### RECORD EXCERPTS
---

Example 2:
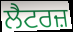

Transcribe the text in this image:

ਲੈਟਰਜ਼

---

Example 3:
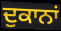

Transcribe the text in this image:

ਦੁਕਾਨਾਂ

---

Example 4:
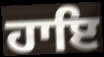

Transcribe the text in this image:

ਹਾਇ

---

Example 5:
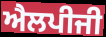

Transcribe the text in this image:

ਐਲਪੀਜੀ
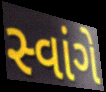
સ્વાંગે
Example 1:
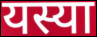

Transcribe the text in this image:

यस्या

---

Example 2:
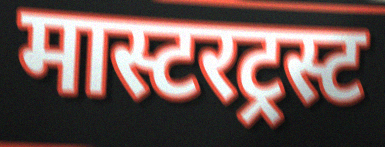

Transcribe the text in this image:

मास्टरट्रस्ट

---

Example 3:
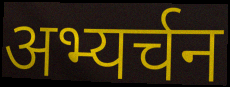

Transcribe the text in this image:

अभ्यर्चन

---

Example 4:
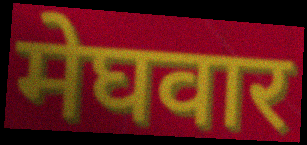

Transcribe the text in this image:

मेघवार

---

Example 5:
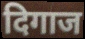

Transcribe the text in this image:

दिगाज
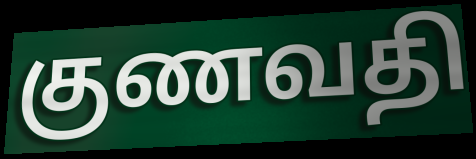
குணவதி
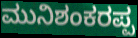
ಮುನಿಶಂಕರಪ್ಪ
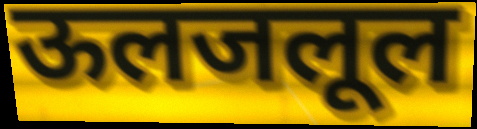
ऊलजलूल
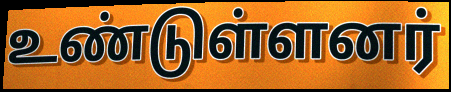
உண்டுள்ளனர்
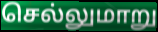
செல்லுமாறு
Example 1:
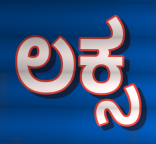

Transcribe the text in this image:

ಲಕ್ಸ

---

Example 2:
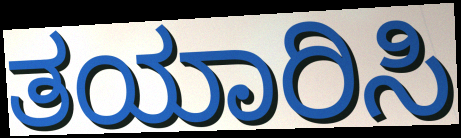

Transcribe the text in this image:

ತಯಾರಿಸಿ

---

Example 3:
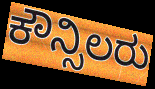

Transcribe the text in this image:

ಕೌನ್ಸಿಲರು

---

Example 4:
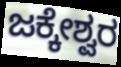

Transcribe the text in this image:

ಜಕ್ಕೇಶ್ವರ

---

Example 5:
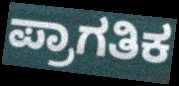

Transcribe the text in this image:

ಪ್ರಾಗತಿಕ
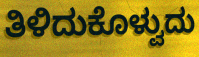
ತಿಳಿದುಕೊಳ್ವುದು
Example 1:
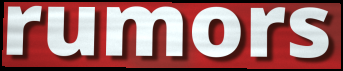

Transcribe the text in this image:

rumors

### TRY IT
Leave every picture out. Retype the remaining data exactly.

### SOLUTION BELOW
---

Example 2:

Transcribe the text in this image:

ਲੈਟਰਜ਼

---

Example 3:

Transcribe the text in this image:

ਦੁਕਾਨਾਂ

---

Example 4:

Transcribe the text in this image:

ਹਾਇ

---

Example 5:

Transcribe the text in this image:

ਐਲਪੀਜੀ
સ્વાંગે
Example 1:

Transcribe the text in this image:

यस्या

---

Example 2:

Transcribe the text in this image:

मास्टरट्रस्ट

---

Example 3:

Transcribe the text in this image:

अभ्यर्चन

---

Example 4:

Transcribe the text in this image:

मेघवार

---

Example 5:

Transcribe the text in this image:

दिगाज
குணவதி
ಮುನಿಶಂಕರಪ್ಪ
ऊलजलूल
உண்டுள்ளனர்
செல்லுமாறு
Example 1:

Transcribe the text in this image:

ಲಕ್ಸ

---

Example 2:

Transcribe the text in this image:

ತಯಾರಿಸಿ

---

Example 3:

Transcribe the text in this image:

ಕೌನ್ಸಿಲರು

---

Example 4:

Transcribe the text in this image:

ಜಕ್ಕೇಶ್ವರ

---

Example 5:

Transcribe the text in this image:

ಪ್ರಾಗತಿಕ
ತಿಳಿದುಕೊಳ್ವುದು
Example 1:

Transcribe the text in this image:

rumors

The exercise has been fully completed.